Вместо этих бесполезных для вас поступков Герцен написал и в том же 51 году напечатал (под псевдонимом A. Iscander) брошюру «Du développement des idées révolutionnaires en Russie». В которой не мог же не уделить нескольких сильных страниц Николаю Полевому. Героическому руководителю оппозиционного журнала «Телеграф».
«Уже появился публицист, мужественно возвысивший свой голос, чтобы объединить боязливых…
…Полевой начал демократизировать русскую литературу; он заставил её спуститься с аристократических высот и сделал её более народной или, по крайней мере, более буржуазной…»

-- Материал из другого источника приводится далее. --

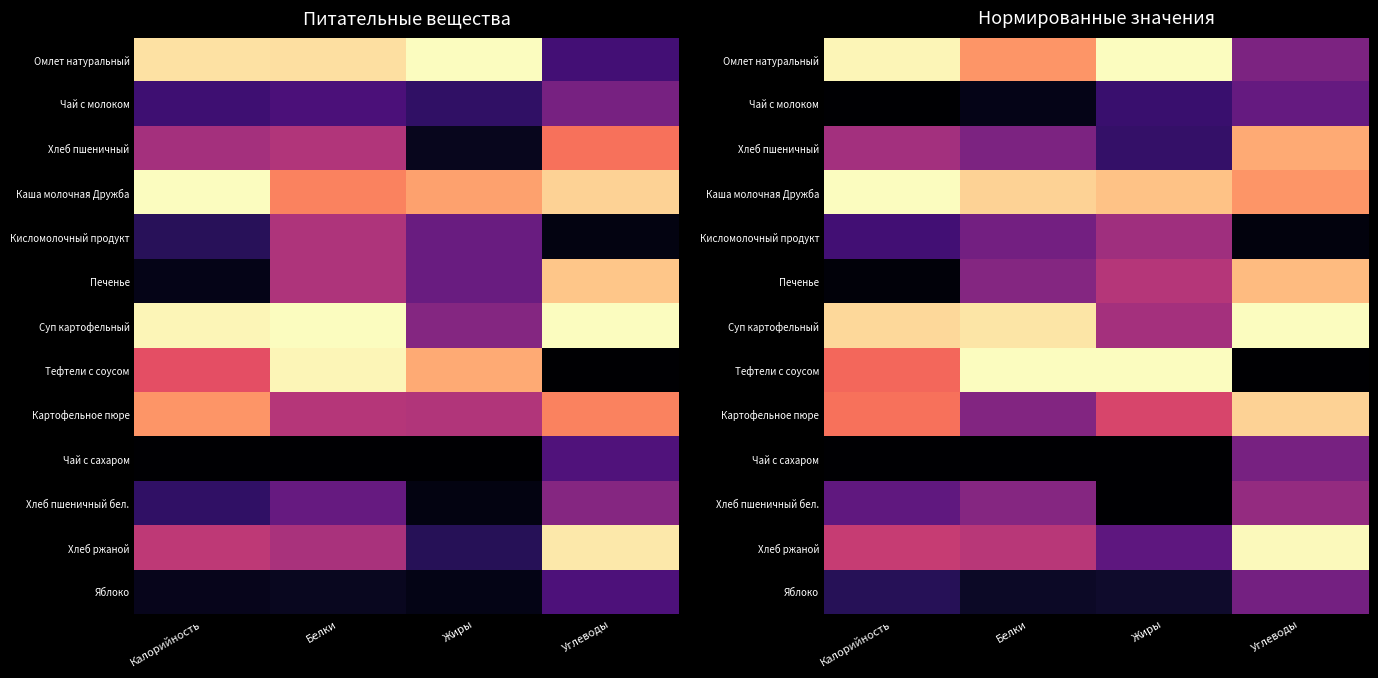

List the series in order of their peak value, lowest first.

Чай с молоком, Яблоко, Чай с сахаром, Хлеб пшеничный бел., Кисломолочный продукт, Хлеб пшеничный, Печенье, Картофельное пюре, Хлеб ржаной, Омлет натуральный, Каша молочная Дружба, Суп картофельный, Тефтели с соусом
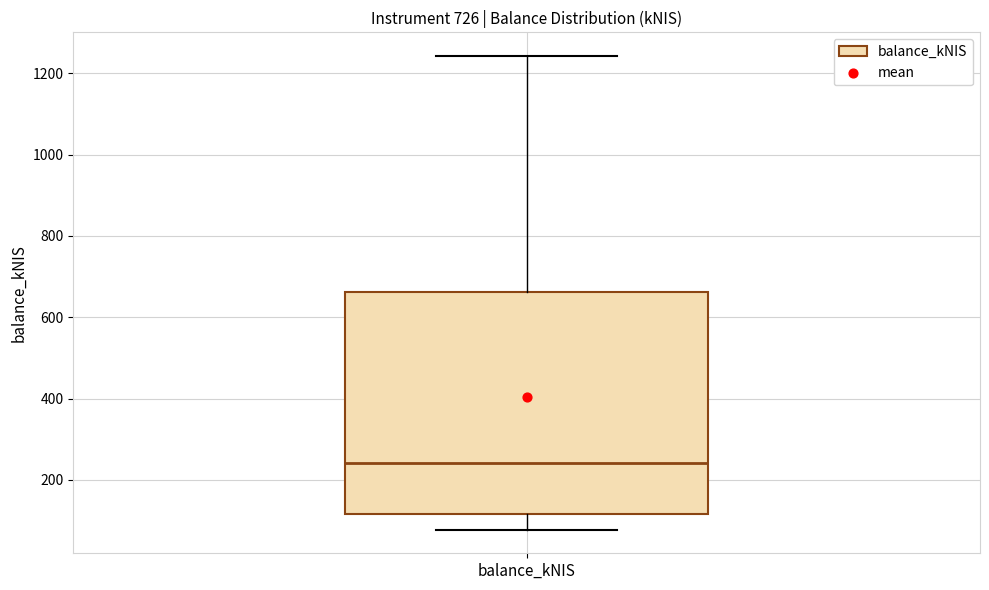

Transcribe this box plot: give where the median line is, the range the box spans, and where the two whiskers end, as read against the y-axis. The values are not printed on the chart, so give them approximately, as read against the axis.

median 240, box 120 to 660, whiskers 80 to 1240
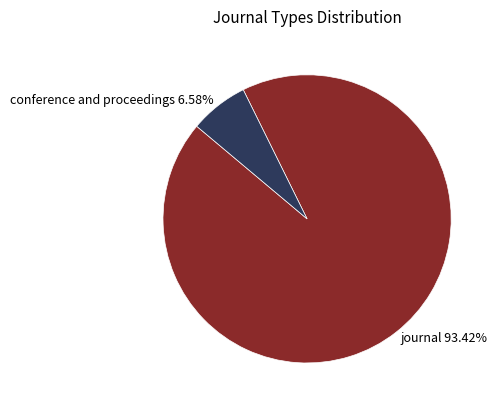

The journal slice represents 93% of the pie. True or false?

True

Уваров наслаждался. Не он один: все, кто имели допуск; но, скажем, графу Орлову, преемнику покойного уже Бенкендорфа, было совершенно по барабану, талантлива ли эта брошюра, не талантлива ли; главное — она позволяла пополнить базу данных («Многих она выдала лучше всякого шпиона». — «Да кого же она могла выдать? — возразил Киселёв. — Ведь она говорит только о мёртвых». — «Э! — отвечал шеф жандармов. — Если бы мы захотели, то именно по мёртвым-то до живых и добрались»), — тогда как Уваров, читая, смаковал формулы: насыщенные, терпкие; букет несколько резок, но послевкусие стойкое — и бодрит!
Какой подарок! Какая находка! Словно лунный свет озарил поле ночного сражения: а мы, оказывается, почти победили — не пустую, значит, рубили темноту; мировая гидра, лишившись нескольких голов, отползает (как Мышиный король — от Щелкунчика); не отняли бы меч (о, малодушное недоверие, равное измене!) — забыла бы дорогу к нам навсегда.

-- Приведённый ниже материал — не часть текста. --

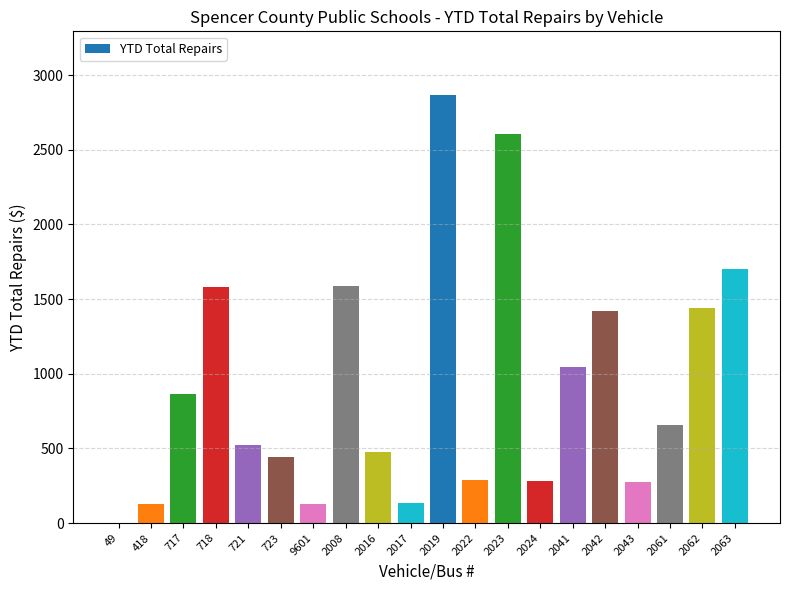

Where does the data first go above 655?

717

Собственную интуицию хотелось погладить, как любимую собаку после удачной охоты. Текст Искандера был, несомненно, текст из будущего, и он гласил: кто-кто, а уж ты, идиот, умирая, с полным правом можешь сказать: вся жизнь и все силы были отданы самому прекрасному в мире. А что твой император оказался тебя недостоин — опустил одной фразой, — он ещё пожалеет, — забудь её, забудь.
Он был, наконец-то, граф, но министр (два года как) — бывший; паралич помял его и отпустил; и он старался не чувствовать в голове, как занозу, выточенную из льда, эту ужасную фразу, которую он столько раз говорил другим, и они молча кланялись, и он тоже молча поклонился, когда её, эту фразу, сказали ему, но теперь знал: в какую-то долю секунды заноза растает, вскипит, испарится, вспыхнет — и это будет всё.

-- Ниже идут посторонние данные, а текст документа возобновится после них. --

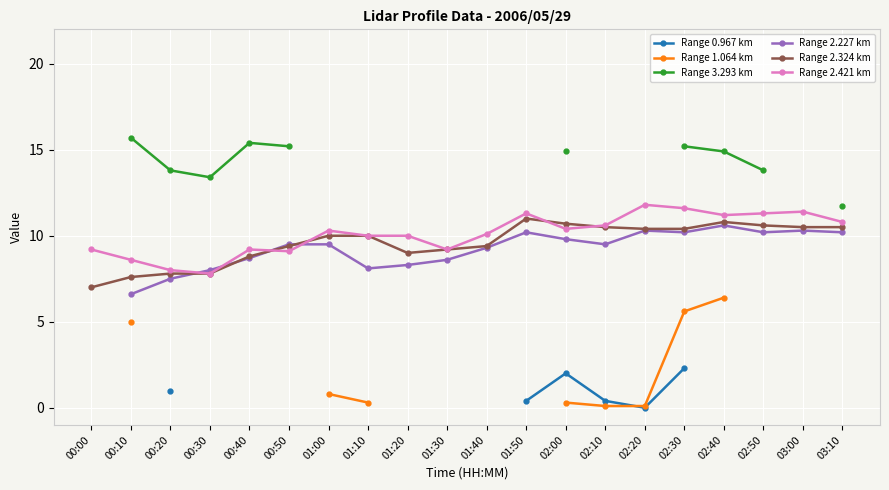

What is the lowest value of the Range 2.324 km series?

7.0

Признаюсь, я прежде немного злорадствовал, а теперь всего только нахожу печальную справедливость в том, что Николай именно так порешил карьеру Уварова — прошипев ему в лицо: «Должно повиноваться, а рассуждения свои держать при себе!»
Что касается смерти — человек, своею собственной рукой вымаравший из пушкинского «Анджело», как недостаточно православные[40], вот эти строчки:
по-видимому, представлял себе тот свет как систему санаториев закрытого типа; если даже для простых верующих созданы все условия, — о чём же беспокоиться имеющим особые заслуги? All inclusive!
А ведь и старость — старости рознь: в просторном сафьяновом кресле с удобной приступочкой; завернувшись в шотландский плед; в компании античных статуй личного музеума; в уютном дворце на краю необозримого парка; в процветающем имении Поречье Можайского у. Московской губ., — пока всё вокруг не превратилось в дом отдыха комсостава НКВД, — сколько-то выдержать, наверное, можно. Тем более — когда совесть настолько чиста.
— Как я угадал! О, как я всё угадал!
Положим, реплика — краденая. Положим, и угадано не всё. Гоголь, например, прочитан невнимательно: г-н Искандер ставит «Мёртвые души» рядом с антисоветским пасквилем предателя Котошихина — что-то в этом есть, что-то есть; а мы — стипендии Гоголю, субсидии, зелёный свет; СМИ хором: живой классик, живой классик.
И Достоевского, получается, цензура прошляпила; к счастью, он уже водворён в Мёртвый дом, но вот же говорит квалифицированный эксперт: опознать славянофила и социалиста можно было ещё по «Бедным людям».